While a first-principles calculation is often regarded a synoym for the density functional theory in condensed matter physics, the idea of “first-principles” is more deeper than that. It means that we assume nothing but the most fundamental truth (or something we believe), on which any falsification seems very unlikely at least in the near future, and arguments start from this point. For example, the existence of atoms, quantum mechanics, statistical mechanics are examples of the first-principles. On the other hand, DFT calculations are based on quite many other assumptions as a matter of facts.

Anyway, I believe that the first-principles approach is the very core philosophy in physics. There are numorous natural phenomena that hardly have an analogy or intuitive picture, such as the Bell’s inequality, superconductivity, the big bang, etc. If physicists had used only analogy or intuition, discovery of such phenomena would have been impossible. It required to write down equations, beginning from fundamental assuptions. And not to jump any steps but to expand equations line by line.

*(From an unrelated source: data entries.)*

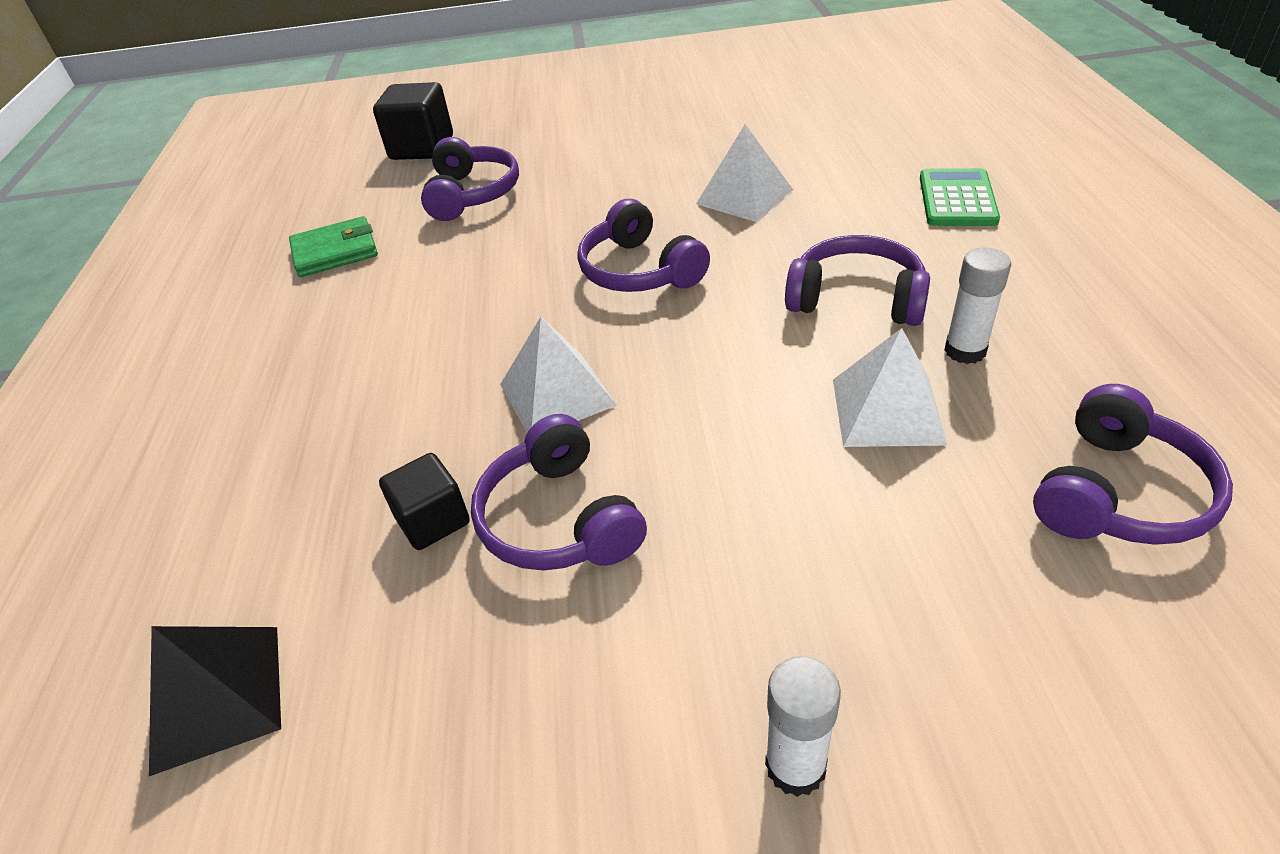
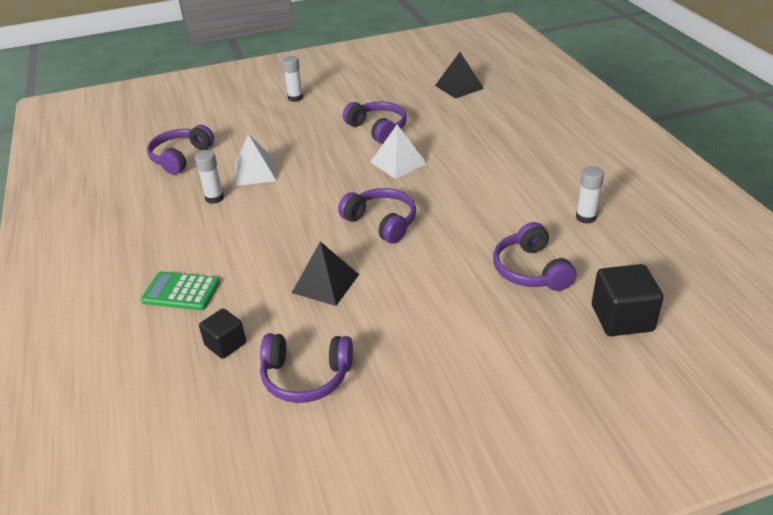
camera: 165 degrees right, 5 degrees down
green wallet [289,216,378,277] -> white glue stick [576,166,604,224]
black cube [379,453,470,550] -> black cube moved to [199,308,246,359]
white pyramid [696,125,793,222] -> black pyramid [292,241,359,306]
purple headphones [785,235,930,326] -> purple headphones moved to [260,333,353,403]
green calculator [920,168,1000,226] -> green calculator turned 105 degrees clockwise [141,271,220,310]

However, at the same time, so called a hand-waving argument or a comparision with a toy model can be very helpful in science too. When I give a talk, many people ask this kind of questions a lot:

You have explained this effect by blah-blah theory and blah-blah simulation. 
But is there an intuitive way to understand this (as an experimentalist)?

In fact, I also think hard to provide an intuitive physical picture whenever I prepare for a paper. But I want to say that making an analogy can be dangerous and one has to watch out not to overextend. I think it is important to know where is the starting point of this analogy (most physics analogy is based on a simple toy model, whose result is well-known — such as a harmonic oscillator, a two-level system) and where it fails as the system has more factors that are not taken into account in the model. In my opinion, using an analogy can achieve similar kind of works rather quickly, but it cannot really make a breakthrough which nobody has done.

Well, this thought came up to me while I was thinking about the orbital dynamics. Ananlogy of “arrow dynamics” is helpful, but I concluded that it cannot explain several important features of the oribtal dynamics. At the end, I decided to take a quantum mechanical description, for a reasonably simple but general model.